■ **EXERCISE AIM**
Repeat the listing exactly. The images do not belong in the copy.

■ **DATA PROVIDED**
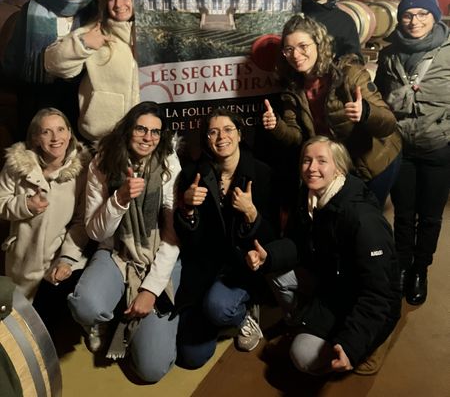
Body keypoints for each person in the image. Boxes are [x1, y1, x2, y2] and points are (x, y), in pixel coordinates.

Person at [247, 137, 401, 376]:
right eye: (307, 161)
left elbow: (379, 294)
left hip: (363, 298)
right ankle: (300, 325)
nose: (311, 168)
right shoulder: (309, 196)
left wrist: (352, 345)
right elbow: (297, 243)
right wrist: (270, 254)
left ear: (338, 167)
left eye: (321, 161)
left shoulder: (363, 219)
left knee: (303, 357)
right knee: (273, 271)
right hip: (331, 285)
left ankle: (370, 344)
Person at [68, 101, 181, 383]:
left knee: (151, 369)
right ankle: (106, 315)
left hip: (158, 254)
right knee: (86, 306)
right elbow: (96, 232)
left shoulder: (168, 161)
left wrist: (151, 290)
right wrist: (119, 199)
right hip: (116, 250)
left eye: (155, 132)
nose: (148, 137)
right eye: (141, 129)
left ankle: (134, 316)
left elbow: (172, 237)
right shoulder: (103, 161)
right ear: (128, 129)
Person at [174, 108, 278, 368]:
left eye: (228, 129)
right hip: (204, 269)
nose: (222, 136)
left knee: (218, 307)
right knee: (191, 356)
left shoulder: (263, 174)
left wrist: (251, 213)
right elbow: (190, 240)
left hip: (242, 268)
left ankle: (240, 314)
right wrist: (186, 211)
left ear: (240, 134)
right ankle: (217, 311)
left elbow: (273, 237)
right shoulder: (192, 176)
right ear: (206, 139)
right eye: (213, 131)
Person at [263, 14, 401, 207]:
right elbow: (297, 137)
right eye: (289, 49)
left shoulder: (350, 74)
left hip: (373, 161)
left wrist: (366, 113)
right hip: (336, 165)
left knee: (365, 220)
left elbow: (389, 123)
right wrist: (277, 125)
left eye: (303, 46)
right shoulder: (293, 87)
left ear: (318, 45)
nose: (295, 55)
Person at [375, 0, 450, 305]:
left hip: (438, 148)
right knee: (404, 214)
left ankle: (421, 269)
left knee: (430, 216)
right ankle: (403, 266)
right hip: (401, 148)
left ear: (434, 16)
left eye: (422, 14)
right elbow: (378, 94)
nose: (414, 20)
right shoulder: (390, 53)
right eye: (408, 14)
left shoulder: (448, 50)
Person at [0, 108, 91, 325]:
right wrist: (26, 205)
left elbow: (81, 220)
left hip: (57, 262)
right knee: (15, 322)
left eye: (60, 130)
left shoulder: (83, 170)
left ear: (69, 134)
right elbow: (1, 203)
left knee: (47, 325)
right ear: (35, 138)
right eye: (46, 132)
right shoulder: (16, 166)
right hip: (22, 259)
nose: (55, 137)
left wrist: (67, 258)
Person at [1, 0, 98, 139]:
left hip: (76, 92)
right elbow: (14, 53)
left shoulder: (92, 12)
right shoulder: (31, 8)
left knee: (73, 147)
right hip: (37, 92)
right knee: (36, 144)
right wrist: (17, 86)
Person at [45, 0, 139, 143]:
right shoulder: (95, 30)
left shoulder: (152, 34)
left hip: (144, 136)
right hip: (102, 137)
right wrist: (83, 44)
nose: (118, 5)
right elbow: (52, 63)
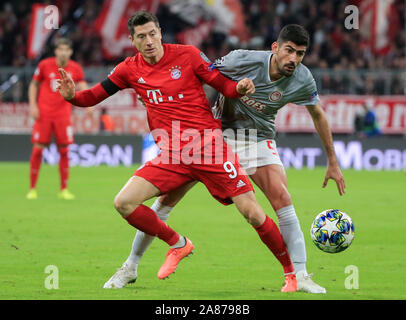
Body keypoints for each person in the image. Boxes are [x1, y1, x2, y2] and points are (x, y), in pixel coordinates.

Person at [57, 11, 298, 292]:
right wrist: (73, 96)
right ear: (131, 40)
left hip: (209, 149)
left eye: (152, 34)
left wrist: (240, 87)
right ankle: (178, 244)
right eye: (141, 37)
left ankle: (291, 274)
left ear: (160, 32)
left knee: (252, 213)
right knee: (124, 202)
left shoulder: (188, 55)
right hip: (172, 156)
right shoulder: (128, 69)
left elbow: (224, 86)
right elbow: (93, 96)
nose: (149, 41)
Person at [107, 24, 347, 294]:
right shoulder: (240, 59)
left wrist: (333, 162)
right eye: (289, 51)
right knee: (164, 202)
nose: (293, 58)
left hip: (257, 139)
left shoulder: (303, 80)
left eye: (300, 54)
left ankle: (299, 275)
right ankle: (130, 267)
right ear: (276, 48)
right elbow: (197, 74)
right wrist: (158, 96)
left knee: (281, 199)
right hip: (216, 135)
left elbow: (318, 115)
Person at [26, 38, 89, 200]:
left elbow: (82, 85)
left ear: (70, 52)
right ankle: (32, 189)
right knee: (38, 148)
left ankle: (64, 189)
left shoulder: (75, 68)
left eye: (66, 50)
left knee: (64, 151)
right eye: (60, 49)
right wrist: (33, 105)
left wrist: (89, 103)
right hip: (44, 113)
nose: (63, 52)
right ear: (56, 51)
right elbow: (34, 85)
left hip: (63, 114)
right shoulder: (44, 65)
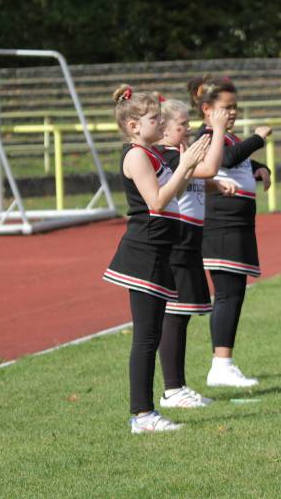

■ **ANSWER AREA**
Body keypoints for each person in the image. Boxes are [x1, y1, x2, y2] and points are (x, y), in pixel coordinates.

Person at [247, 137, 401, 376]:
right eye: (307, 161)
left elbow: (379, 294)
left hip: (363, 298)
right ankle: (300, 325)
nose: (311, 168)
right shoulder: (309, 196)
left wrist: (352, 345)
right elbow: (297, 243)
right wrist: (270, 254)
left ear: (338, 167)
left eye: (321, 161)
left shoulder: (363, 219)
left knee: (303, 357)
right knee: (273, 271)
right hip: (331, 285)
left ankle: (370, 344)
Person at [68, 101, 181, 383]:
left knee: (151, 369)
right ankle: (106, 315)
left hip: (158, 254)
right knee: (86, 306)
right elbow: (96, 232)
left shoulder: (168, 161)
left wrist: (151, 290)
right wrist: (119, 199)
right hip: (116, 250)
left eye: (155, 132)
nose: (148, 137)
right eye: (141, 129)
left ankle: (134, 316)
left elbow: (172, 237)
right shoulder: (103, 161)
right ear: (128, 129)
Person at [174, 108, 278, 368]:
left eye: (228, 129)
right hip: (204, 269)
nose: (222, 136)
left knee: (218, 307)
right knee: (191, 356)
left shoulder: (263, 174)
left wrist: (251, 213)
right elbow: (190, 240)
left hip: (242, 268)
left ankle: (240, 314)
right wrist: (186, 211)
left ear: (240, 134)
right ankle: (217, 311)
left elbow: (273, 237)
right shoulder: (192, 176)
right ear: (206, 139)
right eye: (213, 131)
Person at [263, 14, 401, 207]:
right elbow: (297, 137)
right eye: (289, 49)
left shoulder: (350, 74)
left hip: (373, 161)
left wrist: (366, 113)
right hip: (336, 165)
left knee: (365, 220)
left elbow: (389, 123)
right wrist: (277, 125)
left eye: (303, 46)
right shoulder: (293, 87)
left ear: (318, 45)
nose: (295, 55)
Person at [375, 0, 450, 305]:
left hip: (438, 148)
right knee: (404, 214)
left ankle: (421, 269)
left knee: (430, 216)
right ankle: (403, 266)
right hip: (401, 148)
left ear: (434, 16)
left eye: (422, 14)
right elbow: (378, 94)
nose: (414, 20)
right shoulder: (390, 53)
right eye: (408, 14)
left shoulder: (448, 50)
Person at [0, 108, 91, 325]:
right wrist: (26, 205)
left elbow: (81, 220)
left hip: (57, 262)
right knee: (15, 322)
left eye: (60, 130)
left shoulder: (83, 170)
left ear: (69, 134)
right elbow: (1, 203)
left knee: (47, 325)
right ear: (35, 138)
right eye: (46, 132)
right shoulder: (16, 166)
right hip: (22, 259)
nose: (55, 137)
left wrist: (67, 258)
Person at [1, 0, 98, 139]:
left hip: (76, 92)
right elbow: (14, 53)
left shoulder: (92, 12)
right shoulder: (31, 8)
left knee: (73, 147)
right hip: (37, 92)
right knee: (36, 144)
right wrist: (17, 86)
Person at [45, 0, 139, 143]:
right shoulder: (95, 30)
left shoulder: (152, 34)
left hip: (144, 136)
right hip: (102, 137)
right wrist: (83, 44)
nose: (118, 5)
right elbow: (52, 63)
Body keypoints for each person in the image. Boxes are [x1, y1, x2, y2] and points are (x, y), in pixel coordinates.

Person at [57, 11, 298, 292]:
right wrist: (73, 96)
right ear: (131, 40)
left hip: (209, 149)
left eye: (152, 34)
left wrist: (240, 87)
right ankle: (178, 244)
right eye: (141, 37)
left ankle: (291, 274)
left ear: (160, 32)
left knee: (252, 213)
right knee: (124, 202)
left shoulder: (188, 55)
right hip: (172, 156)
right shoulder: (128, 69)
left elbow: (224, 86)
right elbow: (93, 96)
nose: (149, 41)
Person at [107, 24, 347, 294]:
right shoulder: (240, 59)
left wrist: (333, 162)
right eye: (289, 51)
right knee: (164, 202)
nose: (293, 58)
left hip: (257, 139)
left shoulder: (303, 80)
left eye: (300, 54)
left ankle: (299, 275)
right ankle: (130, 267)
right ear: (276, 48)
right elbow: (197, 74)
right wrist: (158, 96)
left knee: (281, 199)
right hip: (216, 135)
left elbow: (318, 115)
Person at [26, 38, 89, 200]:
left elbow: (82, 85)
left ear: (70, 52)
right ankle: (32, 189)
right knee: (38, 148)
left ankle: (64, 189)
left shoulder: (75, 68)
left eye: (66, 50)
left knee: (64, 151)
right eye: (60, 49)
right wrist: (33, 105)
left wrist: (89, 103)
right hip: (44, 113)
nose: (63, 52)
right ear: (56, 51)
right elbow: (34, 85)
left hip: (63, 114)
right shoulder: (44, 65)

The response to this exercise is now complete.